EXERCISE INSTRUCTIONS.
[1] In the forum post about the solar collector, what time does the poster give as an example of when domestic hot water use is at a minimum?
[2] Retype the part of the forum post about the solar collector that begins at the words "To be honest" and stops after the words "be most welcome.".

PAGE TEXT.
________

Please explain,  how does the collector tank thermo siphon back to the collector if there is also an outlet to domestic hot water?  Perhaps what you describe is a closed loop between collector and tank with heat exchanger to transfer heat to water supply. Also can an upright style water heater be used safely in a horizontal position?
To be honest I had some far fetched notion that I could put a thermostat controlled two way valve/pump arrangement and dump unused hot water to a zone of radiant and then mix the return back in to the cold water supply at the collector plate intake.   That sounds way ambitious but I am concerned about overheating etc... when domestic hot water use is at a minimum (say like 3 AM).   Don't really need a tank belching steamy waste heat out of pressure relief valves and wasting heat and water.
Questions, questions.  One of my surfing amigos is a seasoned boiler and radiant installer (though not a big wood burning fan) so I do have technical backup.  your thoughts and/or references to other threads or links would be most welcome.

________

SOURCE MATERIAL.
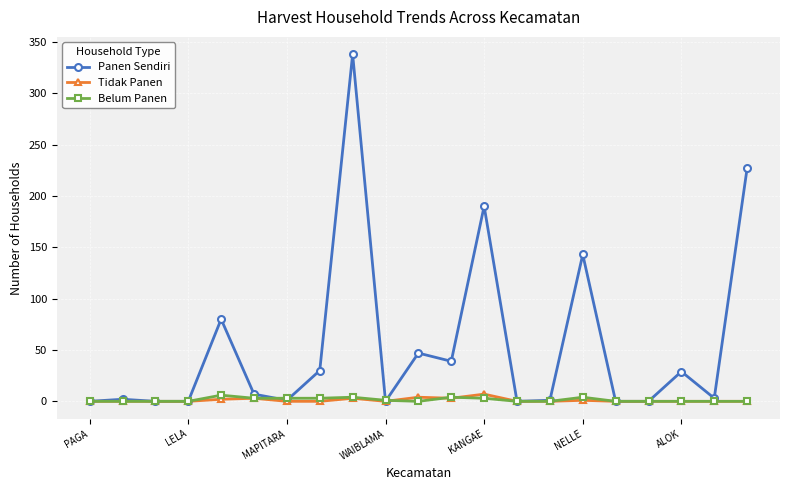

What is the greatest value displayed?

338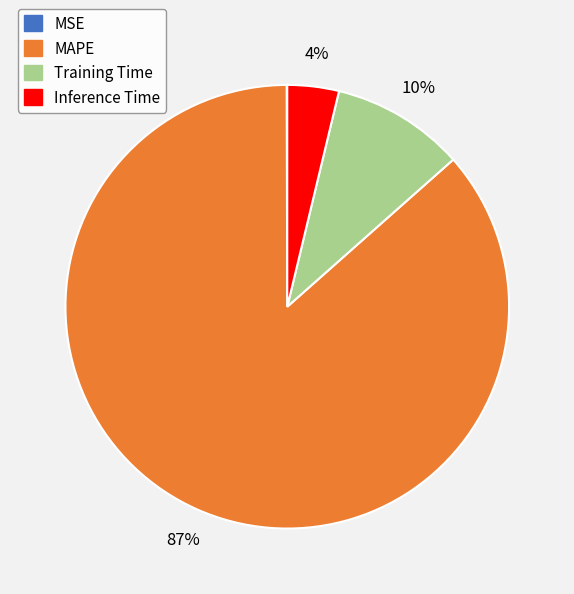

Is the sum of MAPE and Inference Time greater than half?

Yes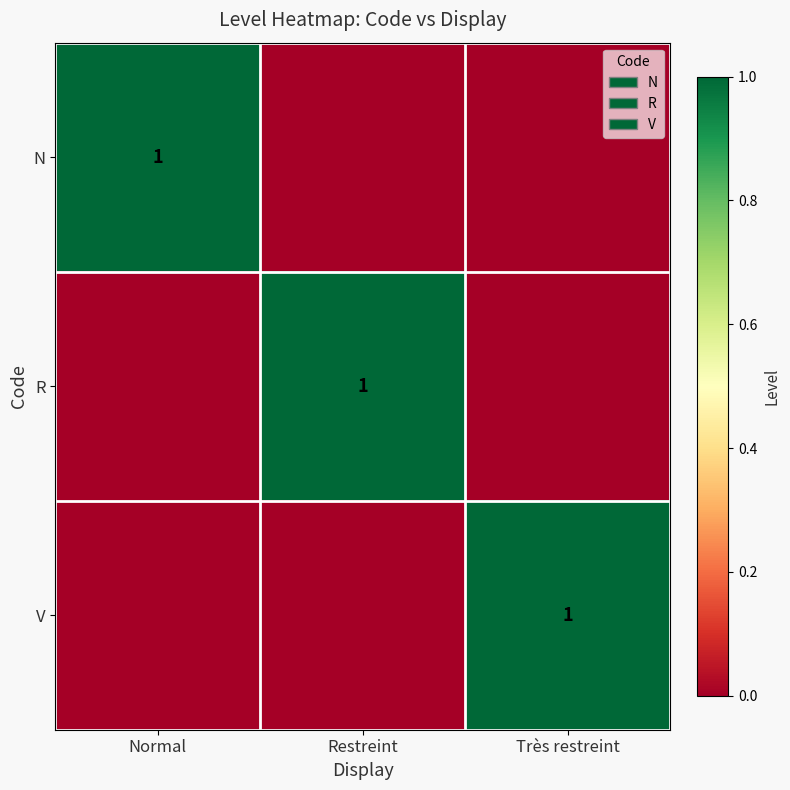

At how many categories does at least one series exceed 0?

3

________

ANSWERS.
[1] 3 AM

[2]
To be honest I had some far fetched notion that I could put a thermostat controlled two way valve/pump arrangement and dump unused hot water to a zone of radiant and then mix the return back in to the cold water supply at the collector plate intake.   That sounds way ambitious but I am concerned about overheating etc... when domestic hot water use is at a minimum (say like 3 AM).   Don't really need a tank belching steamy waste heat out of pressure relief valves and wasting heat and water.
Questions, questions.  One of my surfing amigos is a seasoned boiler and radiant installer (though not a big wood burning fan) so I do have technical backup.  your thoughts and/or references to other threads or links would be most welcome.